* TEXTO DE LECTURA *
⁂
En La Merma se la siente silbar bajito y con la espesura de su nueva velocidad. “Voy hacia lo que menos conocí en mi vida: voy hacia mi cuerpo”, una cita tatuada en la nuca que se asoma por encima de su nuevo vehículo eléctrico en el que se aleja tartamudeando sin ritmo. 

Más que un técnica literaria, su monólogo interno es un artefacto auditivo que viene refinando desde siempre en retratos y crónicas pero esta vez redirigido hacia ella misma. Y aunque María Moreno sepa por vieja, por diabla y por enferma, también tiene miedo. Reconoce que se está rompiendo y en vez de lamentarse, se sorprende al descubrir que posee un cuerpo. Renuncia al pasaporte de humanidad que es la bipedestación porque caminar nunca fue importante para ella y la perturba reconocer la escritura como un trabajo profundamente manual al ver su diestra paralizada. Y ahí recuerda que la usa para sostener, para excitar, para lavarse, aunque ahora nada de eso importa si no funciona su mano util de diez dedos y curiosamente eso trae alivio, al menos para mí.

Cualquier otra cosa que haga saltar el destino irrevocable de la anatomía humana en su devenir robot, es que a La Moreno no le queda bien el grillete de autómata.

Amigarse con la decadencia de la salud debe ser de las tareas más ásperas de la vida y a veces un consuelito sublingual viene bien, aunque al cabo de un rato se diluyan sus efectos. Admito que la imagen del garfio mucho no me calienta, se me hace medio chongo y adornado, como juguete de un Barbanegra para principiantes alardeando Swarovski y sofisticación de estaño. En cambio me imagino su dedo del fuck you bueno como una cerbatana que escupe dardos hirviendo, como un estoque, un catéter que hurga por dentro, una punta para cuidarse en el yire. Cualquier otra cosa que haga saltar el destino irrevocable de la anatomía humana en su devenir robot, es que a La Moreno no le queda bien el grillete de autómata.
⁂
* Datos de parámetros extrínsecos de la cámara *

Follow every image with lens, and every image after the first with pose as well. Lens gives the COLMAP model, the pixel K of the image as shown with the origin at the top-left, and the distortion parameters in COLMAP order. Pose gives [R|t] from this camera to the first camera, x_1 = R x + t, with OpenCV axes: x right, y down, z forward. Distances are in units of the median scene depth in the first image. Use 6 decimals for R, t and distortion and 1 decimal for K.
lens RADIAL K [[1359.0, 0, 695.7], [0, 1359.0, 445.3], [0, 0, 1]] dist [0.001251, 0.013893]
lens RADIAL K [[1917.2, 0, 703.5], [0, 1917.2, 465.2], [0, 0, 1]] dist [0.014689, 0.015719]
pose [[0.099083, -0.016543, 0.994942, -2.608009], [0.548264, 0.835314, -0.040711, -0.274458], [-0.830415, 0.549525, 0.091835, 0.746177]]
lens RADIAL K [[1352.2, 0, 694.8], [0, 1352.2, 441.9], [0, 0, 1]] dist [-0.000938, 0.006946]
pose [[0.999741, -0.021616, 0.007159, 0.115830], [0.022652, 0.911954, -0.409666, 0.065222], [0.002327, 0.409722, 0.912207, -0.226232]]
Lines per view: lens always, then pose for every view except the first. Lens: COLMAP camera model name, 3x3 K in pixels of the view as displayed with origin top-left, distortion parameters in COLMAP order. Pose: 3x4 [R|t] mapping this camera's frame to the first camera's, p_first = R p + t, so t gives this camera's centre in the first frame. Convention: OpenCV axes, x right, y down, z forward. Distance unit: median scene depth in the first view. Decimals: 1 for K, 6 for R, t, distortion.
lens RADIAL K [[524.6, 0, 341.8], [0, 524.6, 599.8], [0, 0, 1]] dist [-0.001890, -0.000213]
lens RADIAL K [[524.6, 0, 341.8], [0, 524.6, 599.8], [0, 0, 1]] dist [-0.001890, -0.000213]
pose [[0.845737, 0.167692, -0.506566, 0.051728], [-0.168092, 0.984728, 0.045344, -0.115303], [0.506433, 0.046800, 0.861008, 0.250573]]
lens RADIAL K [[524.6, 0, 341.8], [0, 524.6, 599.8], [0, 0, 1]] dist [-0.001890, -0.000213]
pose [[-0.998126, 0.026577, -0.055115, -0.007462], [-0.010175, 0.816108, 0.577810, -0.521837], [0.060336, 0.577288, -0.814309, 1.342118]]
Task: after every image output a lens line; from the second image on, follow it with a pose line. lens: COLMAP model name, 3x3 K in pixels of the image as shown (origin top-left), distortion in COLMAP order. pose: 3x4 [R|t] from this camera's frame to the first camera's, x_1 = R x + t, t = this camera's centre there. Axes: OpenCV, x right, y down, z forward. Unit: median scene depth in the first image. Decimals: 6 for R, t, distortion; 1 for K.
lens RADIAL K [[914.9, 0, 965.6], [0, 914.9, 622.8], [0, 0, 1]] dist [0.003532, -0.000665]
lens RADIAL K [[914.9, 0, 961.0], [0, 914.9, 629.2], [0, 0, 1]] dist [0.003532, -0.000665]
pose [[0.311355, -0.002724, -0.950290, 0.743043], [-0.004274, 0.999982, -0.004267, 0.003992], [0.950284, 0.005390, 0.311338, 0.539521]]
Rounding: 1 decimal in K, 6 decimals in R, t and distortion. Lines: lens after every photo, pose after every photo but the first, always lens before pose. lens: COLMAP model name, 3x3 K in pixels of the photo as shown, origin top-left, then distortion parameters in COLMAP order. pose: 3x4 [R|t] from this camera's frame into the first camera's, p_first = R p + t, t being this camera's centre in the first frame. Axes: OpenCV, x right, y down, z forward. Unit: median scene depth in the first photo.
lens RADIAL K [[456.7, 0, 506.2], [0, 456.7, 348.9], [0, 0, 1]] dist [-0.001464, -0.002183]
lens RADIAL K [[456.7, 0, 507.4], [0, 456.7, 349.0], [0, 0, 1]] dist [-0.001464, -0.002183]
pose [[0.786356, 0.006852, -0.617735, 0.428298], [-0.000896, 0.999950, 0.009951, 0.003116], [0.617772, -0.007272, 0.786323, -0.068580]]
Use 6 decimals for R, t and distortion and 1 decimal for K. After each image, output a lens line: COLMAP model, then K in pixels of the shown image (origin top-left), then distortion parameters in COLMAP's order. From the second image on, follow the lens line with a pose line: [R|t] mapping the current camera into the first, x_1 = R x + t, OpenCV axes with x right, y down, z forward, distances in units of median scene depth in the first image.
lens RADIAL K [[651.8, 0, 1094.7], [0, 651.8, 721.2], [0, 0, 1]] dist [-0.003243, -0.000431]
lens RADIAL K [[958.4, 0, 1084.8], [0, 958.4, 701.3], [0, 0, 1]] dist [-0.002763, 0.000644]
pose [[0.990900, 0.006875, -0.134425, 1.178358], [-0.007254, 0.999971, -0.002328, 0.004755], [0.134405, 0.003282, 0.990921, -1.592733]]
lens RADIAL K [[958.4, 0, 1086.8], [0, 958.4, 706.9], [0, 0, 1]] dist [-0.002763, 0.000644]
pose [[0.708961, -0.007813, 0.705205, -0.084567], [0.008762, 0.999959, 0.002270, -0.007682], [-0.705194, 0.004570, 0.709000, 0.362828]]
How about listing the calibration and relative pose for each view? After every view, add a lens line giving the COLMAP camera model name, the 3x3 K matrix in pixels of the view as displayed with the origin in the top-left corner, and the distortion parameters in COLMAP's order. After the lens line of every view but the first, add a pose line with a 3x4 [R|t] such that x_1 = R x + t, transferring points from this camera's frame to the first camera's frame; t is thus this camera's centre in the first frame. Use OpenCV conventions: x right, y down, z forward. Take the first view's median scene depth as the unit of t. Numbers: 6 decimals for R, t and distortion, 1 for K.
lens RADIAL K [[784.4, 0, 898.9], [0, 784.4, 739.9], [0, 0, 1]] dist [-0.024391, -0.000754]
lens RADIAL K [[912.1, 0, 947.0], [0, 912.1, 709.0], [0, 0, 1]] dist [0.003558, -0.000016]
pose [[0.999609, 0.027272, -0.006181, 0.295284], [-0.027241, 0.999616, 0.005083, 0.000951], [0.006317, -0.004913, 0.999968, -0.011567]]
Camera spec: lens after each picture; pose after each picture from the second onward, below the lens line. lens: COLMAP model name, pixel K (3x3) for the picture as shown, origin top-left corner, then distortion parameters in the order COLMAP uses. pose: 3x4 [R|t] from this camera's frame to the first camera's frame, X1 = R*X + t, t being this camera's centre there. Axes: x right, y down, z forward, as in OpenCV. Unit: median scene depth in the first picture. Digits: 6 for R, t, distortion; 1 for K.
⁂
* TAREA *
Responde estas preguntas sobre el texto de La Merma:
1. ¿Qué cita aparece tatuada en la nuca?
2. ¿Por qué renuncia María Moreno a la bipedestación?
3. ¿Cómo se imagina quien escribe el dedo del fuck you bueno?

* SOLUCIÓN *
1. "Voy hacia lo que menos conocí en mi vida: voy hacia mi cuerpo".
2. Porque caminar nunca fue importante para ella.
3. Como una cerbatana que escupe dardos hirviendo, un estoque, un catéter que hurga por dentro y una punta para cuidarse en el yire.